A typical CAPTCHA is a distorted image that contains English words or a group of digits and characters of Latin script (see Figure 1). In online registration forms and often in the case of adding content to online forums, social networks and wikis, users are asked to type the distorted characters displayed usually within an image at the end of the form. The user’s entry is compared to the actual, intended characters; if they match, the user is allowed to continue through registration. The CAPTCHA approach capitalizes on an inherent weakness of computer programs in deciphering images with distorted text, termed OCR (Optical Character Recognition), whereas humans can easily read distorted text within images.
Figure 1. An example of character based CAPTCHA taken from Yahoo! and Live email registration services
The main purpose of CAPTCHA systems is to distinguish humans from software robots by providing challenges that are easily solved by humans but are too difficult for computers. The existence of effective CAPTCHA does not suggest that no software can be built to solve it with a reasonable success rate but rather that the cost of building such a tool would be too expensive in terms of development and computational requirements to be practical. The goal is to make the cost of building and using software to break CAPTCHA higher than the cost of using a human. All CAPTCHA systems must satisfy three basic properties:
- 1.
Must be easy for humans to solve,
- 2.
Must be difficult for software robots to solve, and
- 3.
Must be supported by a large and dynamic set of test cases that it is not possible for a computer to know in advance. The set should be easy to generate and grade. The goal of the large and dynamic set is to prevent the risk of an attacker generating all possible answers to all of the possible tests.

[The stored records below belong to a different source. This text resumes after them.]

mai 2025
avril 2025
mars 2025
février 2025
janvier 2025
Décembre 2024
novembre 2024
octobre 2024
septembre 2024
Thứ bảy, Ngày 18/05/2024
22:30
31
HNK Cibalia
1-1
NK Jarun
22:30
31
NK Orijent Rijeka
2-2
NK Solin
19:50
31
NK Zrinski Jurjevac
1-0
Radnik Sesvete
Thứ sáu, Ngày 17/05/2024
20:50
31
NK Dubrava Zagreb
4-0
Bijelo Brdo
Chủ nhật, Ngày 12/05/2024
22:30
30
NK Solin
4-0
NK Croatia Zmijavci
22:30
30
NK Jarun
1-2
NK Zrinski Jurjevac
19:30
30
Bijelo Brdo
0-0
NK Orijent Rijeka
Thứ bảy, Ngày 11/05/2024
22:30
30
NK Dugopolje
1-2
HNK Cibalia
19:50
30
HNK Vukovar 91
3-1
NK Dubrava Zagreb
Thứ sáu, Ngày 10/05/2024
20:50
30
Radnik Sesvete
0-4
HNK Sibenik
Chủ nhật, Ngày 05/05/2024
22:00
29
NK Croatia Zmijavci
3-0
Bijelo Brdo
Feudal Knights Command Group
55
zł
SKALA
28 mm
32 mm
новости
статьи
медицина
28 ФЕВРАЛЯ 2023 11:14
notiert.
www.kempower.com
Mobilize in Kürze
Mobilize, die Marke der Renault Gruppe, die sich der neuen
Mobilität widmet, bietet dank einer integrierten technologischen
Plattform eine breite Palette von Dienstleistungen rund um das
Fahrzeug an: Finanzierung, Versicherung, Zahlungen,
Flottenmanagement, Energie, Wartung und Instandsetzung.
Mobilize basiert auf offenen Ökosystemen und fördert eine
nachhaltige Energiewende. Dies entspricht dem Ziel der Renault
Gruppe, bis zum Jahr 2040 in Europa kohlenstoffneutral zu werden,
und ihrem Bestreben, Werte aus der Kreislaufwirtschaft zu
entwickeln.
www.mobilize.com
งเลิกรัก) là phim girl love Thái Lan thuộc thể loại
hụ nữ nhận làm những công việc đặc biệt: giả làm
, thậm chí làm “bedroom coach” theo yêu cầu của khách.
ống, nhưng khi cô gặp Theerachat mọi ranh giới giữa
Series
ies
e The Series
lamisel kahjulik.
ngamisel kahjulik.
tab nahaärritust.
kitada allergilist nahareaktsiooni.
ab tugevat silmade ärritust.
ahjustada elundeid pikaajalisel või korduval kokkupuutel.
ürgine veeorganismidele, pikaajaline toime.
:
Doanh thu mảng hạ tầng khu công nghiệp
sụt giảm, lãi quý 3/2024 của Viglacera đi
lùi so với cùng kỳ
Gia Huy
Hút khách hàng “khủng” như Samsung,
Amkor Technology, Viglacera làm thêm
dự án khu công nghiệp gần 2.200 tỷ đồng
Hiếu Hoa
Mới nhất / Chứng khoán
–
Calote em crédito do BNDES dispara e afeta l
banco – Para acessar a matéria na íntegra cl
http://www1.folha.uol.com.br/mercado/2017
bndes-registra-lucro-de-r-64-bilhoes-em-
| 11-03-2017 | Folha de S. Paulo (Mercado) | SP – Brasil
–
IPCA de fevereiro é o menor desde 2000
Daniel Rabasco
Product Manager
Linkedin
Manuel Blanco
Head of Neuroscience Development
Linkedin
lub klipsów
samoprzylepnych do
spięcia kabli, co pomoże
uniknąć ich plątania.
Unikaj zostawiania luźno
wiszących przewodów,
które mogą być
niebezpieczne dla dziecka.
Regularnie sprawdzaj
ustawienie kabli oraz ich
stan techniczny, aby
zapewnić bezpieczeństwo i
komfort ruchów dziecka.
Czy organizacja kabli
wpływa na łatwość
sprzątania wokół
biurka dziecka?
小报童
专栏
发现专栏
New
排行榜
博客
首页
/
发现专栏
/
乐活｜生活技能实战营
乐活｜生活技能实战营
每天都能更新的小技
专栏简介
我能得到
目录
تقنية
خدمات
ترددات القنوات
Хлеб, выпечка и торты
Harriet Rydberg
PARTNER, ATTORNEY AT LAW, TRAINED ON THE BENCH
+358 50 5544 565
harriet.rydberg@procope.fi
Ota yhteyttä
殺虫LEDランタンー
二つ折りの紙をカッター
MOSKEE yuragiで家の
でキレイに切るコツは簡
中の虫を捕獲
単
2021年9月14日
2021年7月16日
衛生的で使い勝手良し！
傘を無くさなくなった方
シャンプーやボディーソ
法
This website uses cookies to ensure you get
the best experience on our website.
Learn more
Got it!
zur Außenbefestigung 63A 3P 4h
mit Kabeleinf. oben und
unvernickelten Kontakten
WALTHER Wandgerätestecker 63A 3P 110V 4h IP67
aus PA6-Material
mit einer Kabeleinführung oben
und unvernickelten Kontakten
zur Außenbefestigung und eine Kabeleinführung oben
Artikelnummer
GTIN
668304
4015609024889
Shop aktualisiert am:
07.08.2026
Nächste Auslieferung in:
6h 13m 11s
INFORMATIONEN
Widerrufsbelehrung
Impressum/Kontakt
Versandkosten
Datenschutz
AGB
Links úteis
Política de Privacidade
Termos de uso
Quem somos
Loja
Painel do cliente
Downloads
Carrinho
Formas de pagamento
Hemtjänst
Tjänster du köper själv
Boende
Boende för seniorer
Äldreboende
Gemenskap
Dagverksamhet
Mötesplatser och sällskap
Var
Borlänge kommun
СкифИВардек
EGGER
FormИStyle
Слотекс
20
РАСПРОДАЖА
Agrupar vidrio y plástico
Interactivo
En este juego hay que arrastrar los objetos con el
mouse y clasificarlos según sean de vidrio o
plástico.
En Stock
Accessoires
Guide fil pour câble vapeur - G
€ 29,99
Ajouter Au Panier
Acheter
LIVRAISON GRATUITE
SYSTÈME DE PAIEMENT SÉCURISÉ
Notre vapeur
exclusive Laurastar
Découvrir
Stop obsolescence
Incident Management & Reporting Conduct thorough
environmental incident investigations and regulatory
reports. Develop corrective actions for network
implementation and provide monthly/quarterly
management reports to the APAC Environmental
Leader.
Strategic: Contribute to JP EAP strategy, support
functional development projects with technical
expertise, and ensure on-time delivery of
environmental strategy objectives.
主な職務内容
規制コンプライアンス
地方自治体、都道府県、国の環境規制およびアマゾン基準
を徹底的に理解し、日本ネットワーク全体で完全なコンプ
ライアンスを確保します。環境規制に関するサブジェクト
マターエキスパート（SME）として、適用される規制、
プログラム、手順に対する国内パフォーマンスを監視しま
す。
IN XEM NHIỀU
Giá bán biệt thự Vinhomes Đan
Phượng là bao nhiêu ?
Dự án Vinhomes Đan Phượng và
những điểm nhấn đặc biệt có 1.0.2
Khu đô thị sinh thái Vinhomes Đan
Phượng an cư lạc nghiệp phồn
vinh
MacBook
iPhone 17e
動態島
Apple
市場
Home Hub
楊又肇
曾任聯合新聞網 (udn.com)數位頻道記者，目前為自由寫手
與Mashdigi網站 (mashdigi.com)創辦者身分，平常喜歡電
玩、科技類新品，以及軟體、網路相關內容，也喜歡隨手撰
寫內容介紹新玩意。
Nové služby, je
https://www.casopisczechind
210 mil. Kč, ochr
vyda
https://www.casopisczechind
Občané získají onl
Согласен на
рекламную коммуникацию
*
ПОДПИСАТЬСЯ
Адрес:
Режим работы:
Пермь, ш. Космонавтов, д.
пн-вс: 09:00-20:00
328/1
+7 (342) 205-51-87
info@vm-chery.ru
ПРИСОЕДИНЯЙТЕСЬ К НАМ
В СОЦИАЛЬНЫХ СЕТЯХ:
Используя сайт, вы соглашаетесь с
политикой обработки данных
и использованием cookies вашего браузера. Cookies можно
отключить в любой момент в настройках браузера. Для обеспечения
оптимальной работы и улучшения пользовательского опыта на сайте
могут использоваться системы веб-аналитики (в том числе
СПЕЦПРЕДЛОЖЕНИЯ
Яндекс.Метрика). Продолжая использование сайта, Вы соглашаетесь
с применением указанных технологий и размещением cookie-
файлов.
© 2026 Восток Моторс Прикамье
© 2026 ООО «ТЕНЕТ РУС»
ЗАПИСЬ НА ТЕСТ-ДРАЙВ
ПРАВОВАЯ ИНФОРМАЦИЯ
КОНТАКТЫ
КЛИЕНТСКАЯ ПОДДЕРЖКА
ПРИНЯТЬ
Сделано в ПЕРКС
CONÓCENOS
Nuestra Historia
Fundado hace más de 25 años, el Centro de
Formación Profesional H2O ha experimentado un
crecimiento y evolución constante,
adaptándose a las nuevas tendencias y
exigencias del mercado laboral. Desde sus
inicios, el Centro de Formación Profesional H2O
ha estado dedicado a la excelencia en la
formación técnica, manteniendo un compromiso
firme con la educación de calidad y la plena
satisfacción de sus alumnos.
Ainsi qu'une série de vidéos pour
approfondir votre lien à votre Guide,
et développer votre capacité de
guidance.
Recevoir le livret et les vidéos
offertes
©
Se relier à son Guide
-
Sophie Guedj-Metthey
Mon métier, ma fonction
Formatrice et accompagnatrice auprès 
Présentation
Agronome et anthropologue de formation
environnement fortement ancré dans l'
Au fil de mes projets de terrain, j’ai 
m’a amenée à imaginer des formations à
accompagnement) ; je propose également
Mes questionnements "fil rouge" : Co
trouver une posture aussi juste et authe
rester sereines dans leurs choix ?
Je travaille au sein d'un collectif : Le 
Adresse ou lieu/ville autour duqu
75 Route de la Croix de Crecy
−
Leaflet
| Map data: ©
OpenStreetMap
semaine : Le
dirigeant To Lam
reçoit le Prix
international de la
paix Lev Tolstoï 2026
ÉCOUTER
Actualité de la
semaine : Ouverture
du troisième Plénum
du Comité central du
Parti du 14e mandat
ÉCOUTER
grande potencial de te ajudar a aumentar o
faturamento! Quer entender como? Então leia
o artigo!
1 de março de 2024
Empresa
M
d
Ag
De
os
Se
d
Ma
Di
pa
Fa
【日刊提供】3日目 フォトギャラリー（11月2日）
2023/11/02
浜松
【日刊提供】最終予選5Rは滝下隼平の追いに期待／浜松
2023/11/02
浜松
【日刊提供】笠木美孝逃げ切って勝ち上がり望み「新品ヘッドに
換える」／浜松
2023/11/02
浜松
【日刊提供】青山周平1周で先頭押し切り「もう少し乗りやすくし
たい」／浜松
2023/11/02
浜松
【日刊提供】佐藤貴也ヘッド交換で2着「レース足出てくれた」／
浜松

Nowadays, CAPTCHA is used to protect many types of internet services such as free email services, blogs, social networks, and even online banking. Thanks to the effectiveness of CAPTCHA, major free email providers such as Yahoo!, MSN, and Gmail are able to prevent spammers from creating millions of free accounts that would be used to send spam emails. As proof of CAPTCHA’s effectiveness, when MSN Hotmail service deployed its first CAPTCHA, Hotmail registration suddenly dropped by 19% (von Ahn, Maurer, McMillen, Abraham, & Blum, 2008). CAPTCHA systems are also known to be used effectively against automated programs that try to bias online voting and rating services.